Purification and Identification of the 20S Proteasome Complex from Zebrafish

The proteasome is a large polymeric protease complex responsible for degradation of intracellular proteins and generation of peptides. In this study, we purified a native 20S proteasome protein complex from zebrafish (Danio rerio) from the whole body. The cytosolic fraction of zebrafish hydrolyzed Suc-Leu-Leu-Val-Tyr-MCA (Suc-LLVY-MCA), a well-known substrate for the proteasome, in the presence of sodium dodecyl sulfate.

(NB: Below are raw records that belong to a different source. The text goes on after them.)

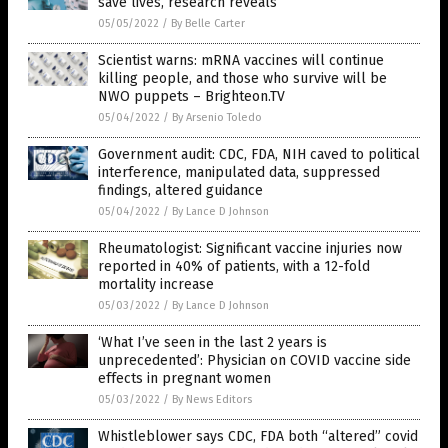
save lives, research reveals
05/05/2022
/
By Belle Carter
Scientist warns: mRNA vaccines will continue
killing people, and those who survive will be
NWO puppets – Brighteon.TV
05/04/2022
/
By Arsenio Toledo
Government audit: CDC, FDA, NIH caved to political
interference, manipulated data, suppressed
findings, altered guidance
05/04/2022
/
By Lance D Johnson
Rheumatologist: Significant vaccine injuries now
reported in 40% of patients, with a 12-fold
mortality increase
05/03/2022
/
By Lance D Johnson
‘What I’ve seen in the last 2 years is
unprecedented’: Physician on COVID vaccine side
effects in pregnant women
05/03/2022
/
By News Editors
Whistleblower says CDC, FDA both “altered” covid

From the cytosolic fraction, the 20S proteasome was purified using five column chromatography steps: DEAE cellulose, Q-Sepharose, Sephacryl S-300 gel, hydroxylapatite, and phenyl Sepharose. Electrophoresis and Western blot analyses showed that zebrafish 20S proteasome subunits have molecular masses ranging from 22 to 33kDa. The subunit composition of the purified 20S proteasome was identified by matrix-assisted laser desorption/ionization-time of flight mass spectrometry (MALDI-TOF/MS) analysis after two-dimensional polyacrylamide gel electrophoresis (2D-PAGE) separation. Fourteen kinds of 20S subunits were found. As a special characteristic of zebrafish, two proteins of the alpha 1 subunit were identified. In addition, the results suggested that the alpha 8 subunit is in the 20S complex instead of the alpha 4 subunit. In this study, we demonstrated the subunit composition of the 20S proteasome complex present in zebrafish cells.